Yasujiro Ozu
Yasujiro Ozu est le 12 décembre 1903 à Tokyo et meurt le 12 décembre 1963 dans la même ville. Ozu est le cadet d’une famille de cinq enfants dont le père est grossiste en engrais. Il a douze ans quand sa mère s’installe avec ses enfants à Matsusaka, village natal du père dans la préfecture de Mie, près de Nagoya. Le père, lui, demeure à Tokyo pour son commerce, et cette absence marque l’adolescence d’Ozu. Pensionnaire au collège de Ujisenda, il se passionne pour le cinéma : il préfère aller voir des films — notamment ceux d’Hollywood — plutôt que d’étudier. En 1920, il en est chassé pour avoir écrit une lettre d’amour à un élève plus jeune. Il ne se mariera jamais et, noyant ses angoisses dans l’alcool, vivra auprès de sa mère jusqu’à la mort de celle ci. À dix-neuf ans, ayant échoué aux examens d’entrée à l’université, il doit travailler comme instituteur remplaçant dans un village de montagne situé à une trentaine de kilomètres de Matsusaka.
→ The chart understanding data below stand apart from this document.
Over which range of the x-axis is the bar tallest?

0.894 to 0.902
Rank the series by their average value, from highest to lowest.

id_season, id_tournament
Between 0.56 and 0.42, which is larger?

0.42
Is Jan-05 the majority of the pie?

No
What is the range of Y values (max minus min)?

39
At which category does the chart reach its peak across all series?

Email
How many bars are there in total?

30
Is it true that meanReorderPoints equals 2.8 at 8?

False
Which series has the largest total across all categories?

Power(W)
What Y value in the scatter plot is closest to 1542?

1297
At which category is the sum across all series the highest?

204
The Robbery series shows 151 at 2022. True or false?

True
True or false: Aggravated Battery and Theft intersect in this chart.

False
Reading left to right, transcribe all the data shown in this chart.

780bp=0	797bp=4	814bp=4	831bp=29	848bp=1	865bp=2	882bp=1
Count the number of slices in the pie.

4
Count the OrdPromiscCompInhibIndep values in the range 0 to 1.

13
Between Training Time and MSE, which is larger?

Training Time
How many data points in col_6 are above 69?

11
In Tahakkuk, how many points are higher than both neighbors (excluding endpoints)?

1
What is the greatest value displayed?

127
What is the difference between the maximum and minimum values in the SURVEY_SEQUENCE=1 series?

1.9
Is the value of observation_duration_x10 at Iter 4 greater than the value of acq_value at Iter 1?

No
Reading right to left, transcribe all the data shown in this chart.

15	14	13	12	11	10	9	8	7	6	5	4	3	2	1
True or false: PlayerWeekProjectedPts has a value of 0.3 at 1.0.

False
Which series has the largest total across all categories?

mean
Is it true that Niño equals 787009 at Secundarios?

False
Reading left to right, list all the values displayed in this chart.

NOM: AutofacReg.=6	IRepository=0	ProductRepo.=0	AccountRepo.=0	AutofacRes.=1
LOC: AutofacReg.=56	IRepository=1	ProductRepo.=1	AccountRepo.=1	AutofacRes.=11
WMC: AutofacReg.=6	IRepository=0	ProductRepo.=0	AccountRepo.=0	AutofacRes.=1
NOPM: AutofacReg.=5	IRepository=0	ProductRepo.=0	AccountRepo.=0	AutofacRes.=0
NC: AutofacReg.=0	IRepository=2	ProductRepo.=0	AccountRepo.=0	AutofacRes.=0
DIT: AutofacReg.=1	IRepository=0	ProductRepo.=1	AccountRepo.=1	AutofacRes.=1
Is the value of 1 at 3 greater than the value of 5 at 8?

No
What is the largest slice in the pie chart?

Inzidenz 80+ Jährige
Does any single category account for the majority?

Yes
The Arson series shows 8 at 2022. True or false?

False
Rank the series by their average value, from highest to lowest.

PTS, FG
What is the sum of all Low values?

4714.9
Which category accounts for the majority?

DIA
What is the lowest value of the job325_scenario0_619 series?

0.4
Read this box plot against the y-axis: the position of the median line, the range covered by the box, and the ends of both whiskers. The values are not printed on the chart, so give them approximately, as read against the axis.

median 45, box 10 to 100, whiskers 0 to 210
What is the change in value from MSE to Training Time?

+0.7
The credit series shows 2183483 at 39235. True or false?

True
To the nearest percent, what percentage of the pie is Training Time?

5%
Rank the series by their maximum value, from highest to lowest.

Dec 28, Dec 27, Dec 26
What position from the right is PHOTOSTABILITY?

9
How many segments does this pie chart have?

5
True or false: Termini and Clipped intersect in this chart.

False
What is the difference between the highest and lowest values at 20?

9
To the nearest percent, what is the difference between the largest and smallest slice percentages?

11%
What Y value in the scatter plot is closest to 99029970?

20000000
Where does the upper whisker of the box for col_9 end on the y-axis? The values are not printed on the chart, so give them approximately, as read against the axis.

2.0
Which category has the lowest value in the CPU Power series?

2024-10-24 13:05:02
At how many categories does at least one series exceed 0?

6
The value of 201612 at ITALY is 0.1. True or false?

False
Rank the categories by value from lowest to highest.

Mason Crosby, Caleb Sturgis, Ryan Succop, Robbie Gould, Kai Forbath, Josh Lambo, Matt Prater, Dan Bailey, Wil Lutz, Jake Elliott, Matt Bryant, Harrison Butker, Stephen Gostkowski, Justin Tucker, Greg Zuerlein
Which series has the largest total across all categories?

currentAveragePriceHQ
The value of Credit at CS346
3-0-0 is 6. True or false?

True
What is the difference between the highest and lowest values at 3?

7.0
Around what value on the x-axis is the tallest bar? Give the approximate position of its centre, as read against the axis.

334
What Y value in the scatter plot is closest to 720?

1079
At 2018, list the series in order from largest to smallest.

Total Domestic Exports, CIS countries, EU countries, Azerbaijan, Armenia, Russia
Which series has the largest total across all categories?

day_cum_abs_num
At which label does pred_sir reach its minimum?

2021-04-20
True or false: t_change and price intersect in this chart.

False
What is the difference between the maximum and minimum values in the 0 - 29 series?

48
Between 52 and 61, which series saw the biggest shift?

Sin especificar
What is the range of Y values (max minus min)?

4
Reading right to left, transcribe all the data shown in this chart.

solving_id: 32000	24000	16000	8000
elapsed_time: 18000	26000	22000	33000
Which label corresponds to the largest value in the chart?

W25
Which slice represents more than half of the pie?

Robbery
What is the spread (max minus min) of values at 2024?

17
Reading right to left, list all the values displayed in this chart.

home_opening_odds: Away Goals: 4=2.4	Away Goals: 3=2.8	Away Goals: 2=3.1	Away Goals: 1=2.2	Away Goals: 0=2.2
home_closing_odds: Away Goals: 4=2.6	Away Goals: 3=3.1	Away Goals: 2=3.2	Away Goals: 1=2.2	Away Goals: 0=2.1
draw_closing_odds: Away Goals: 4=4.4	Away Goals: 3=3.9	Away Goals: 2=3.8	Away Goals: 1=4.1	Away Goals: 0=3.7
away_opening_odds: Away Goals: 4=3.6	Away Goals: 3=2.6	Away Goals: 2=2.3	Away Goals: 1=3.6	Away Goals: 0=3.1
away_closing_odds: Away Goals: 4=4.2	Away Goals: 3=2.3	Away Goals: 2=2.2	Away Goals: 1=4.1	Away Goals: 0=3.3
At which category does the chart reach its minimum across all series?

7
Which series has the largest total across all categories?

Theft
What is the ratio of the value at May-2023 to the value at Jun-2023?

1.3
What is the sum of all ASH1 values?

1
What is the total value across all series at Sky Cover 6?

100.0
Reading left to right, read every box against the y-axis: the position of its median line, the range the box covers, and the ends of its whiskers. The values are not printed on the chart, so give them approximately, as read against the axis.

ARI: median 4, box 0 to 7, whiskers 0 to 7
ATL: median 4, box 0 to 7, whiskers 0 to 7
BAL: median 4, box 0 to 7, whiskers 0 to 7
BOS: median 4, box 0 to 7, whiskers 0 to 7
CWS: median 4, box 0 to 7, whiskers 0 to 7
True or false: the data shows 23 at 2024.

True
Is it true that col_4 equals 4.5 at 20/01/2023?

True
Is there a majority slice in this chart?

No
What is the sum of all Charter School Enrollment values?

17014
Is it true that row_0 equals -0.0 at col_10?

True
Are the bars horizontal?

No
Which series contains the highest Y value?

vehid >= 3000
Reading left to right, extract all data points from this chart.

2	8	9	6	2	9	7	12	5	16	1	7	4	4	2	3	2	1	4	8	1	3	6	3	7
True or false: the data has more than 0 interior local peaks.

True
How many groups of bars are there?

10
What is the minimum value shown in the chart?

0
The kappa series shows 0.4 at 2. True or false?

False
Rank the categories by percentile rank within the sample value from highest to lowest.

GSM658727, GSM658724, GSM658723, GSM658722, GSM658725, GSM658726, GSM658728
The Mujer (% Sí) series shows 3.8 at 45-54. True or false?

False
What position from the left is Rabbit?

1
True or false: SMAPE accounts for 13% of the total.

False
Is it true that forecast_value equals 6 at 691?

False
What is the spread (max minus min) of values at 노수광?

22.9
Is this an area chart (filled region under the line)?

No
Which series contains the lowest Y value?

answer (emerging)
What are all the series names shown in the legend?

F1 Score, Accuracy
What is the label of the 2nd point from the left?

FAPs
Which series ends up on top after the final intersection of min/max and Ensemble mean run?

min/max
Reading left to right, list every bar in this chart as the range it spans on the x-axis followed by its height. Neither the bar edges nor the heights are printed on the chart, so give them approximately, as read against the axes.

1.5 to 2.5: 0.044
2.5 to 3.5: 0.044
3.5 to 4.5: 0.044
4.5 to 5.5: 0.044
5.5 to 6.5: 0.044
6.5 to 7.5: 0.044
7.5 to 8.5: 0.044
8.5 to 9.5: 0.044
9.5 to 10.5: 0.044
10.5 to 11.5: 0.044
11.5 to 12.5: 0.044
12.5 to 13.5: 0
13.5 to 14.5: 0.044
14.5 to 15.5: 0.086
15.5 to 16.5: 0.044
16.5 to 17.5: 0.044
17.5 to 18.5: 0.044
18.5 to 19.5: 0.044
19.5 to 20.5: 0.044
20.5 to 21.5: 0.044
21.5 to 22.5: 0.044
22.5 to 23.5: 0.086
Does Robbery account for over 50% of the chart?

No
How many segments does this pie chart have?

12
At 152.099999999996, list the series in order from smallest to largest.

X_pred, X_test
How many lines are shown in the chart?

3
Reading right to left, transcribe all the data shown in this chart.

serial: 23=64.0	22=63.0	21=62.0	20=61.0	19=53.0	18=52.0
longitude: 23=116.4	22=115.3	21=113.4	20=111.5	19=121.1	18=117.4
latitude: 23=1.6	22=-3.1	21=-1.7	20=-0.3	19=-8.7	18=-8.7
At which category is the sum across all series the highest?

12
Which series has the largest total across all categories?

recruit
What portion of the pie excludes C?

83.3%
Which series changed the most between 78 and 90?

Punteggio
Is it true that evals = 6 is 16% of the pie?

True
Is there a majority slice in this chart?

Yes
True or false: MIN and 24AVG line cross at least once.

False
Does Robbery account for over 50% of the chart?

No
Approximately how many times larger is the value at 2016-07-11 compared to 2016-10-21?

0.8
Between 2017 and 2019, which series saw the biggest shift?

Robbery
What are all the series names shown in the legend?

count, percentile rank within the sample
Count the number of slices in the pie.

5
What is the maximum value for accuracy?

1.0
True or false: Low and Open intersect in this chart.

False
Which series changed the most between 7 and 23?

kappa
Un an plus tard, sa mère retourne vivre à Tokyo, et il décide de s’installer lui aussi dans la capitale. Sur la recommandation d’un oncle, il entre à la Shōchiku Kinema, en qualité d’assistant-opérateur.
Gilles Deleuze a analysé l’esthétique d’Ozu dans son ouvrage Cinéma 2 : L’image-temps. Selon lui, l’œuvre de Yasujirō Ozu dans son ensemble « réussit à rendre visibles et sonores le temps et la pensée ». Ainsi, à la question de savoir si le réalisateur japonais est un cinéaste néoréaliste, Deleuze répond que les néoréalistes ne l’ont pas imité, en créant le mouvement, mais l’ont plutôt rejoint. On peut donc rattacher Ozu au néoréalisme, à la condition de se détacher du cadre historique du néoréalisme italien, et de l’entendre comme « s’attachant à rendre des situations optiques et sonores pures ». Si les films d’Ozu empruntent souvent une « forme-ballade », ils ont pour objet la banalité quotidienne, appréhendée dans la vie de famille japonaise. Dans cette banalité du quotidien, les situations optiques pures viennent remplacer « l’image-action » et découvrent des liaisons d’un nouveau type, qui ne sont plus sensori-motrices, mais qui mettent les sens dans un rapport direct avec le temps et la pensée.
Trois éléments sont importants chez Ozu : la caméra, l’esthétique du vide, et l’esthétique de la nature morte. De plus, l’esthétique d’Ozu a ce trait particulier de mettre en scène le charme triste des choses. C’est un élément important de la culture japonaise en général, et du cinéma d’Ozu en particulier : tout est assez triste, mais est ordinaire et banal, même la mort qui fait l’objet d’un oubli naturel. Les scènes de larmes soudaines sont d’ailleurs intégrées à cet ordinaire : elles ne marquent pas un temps fort ou une action décisive qui s’opposerait aux temps faibles de la vie courante. Il y aurait ainsi une harmonie, une continuité de l’univers, que les hommes viendraient troubler.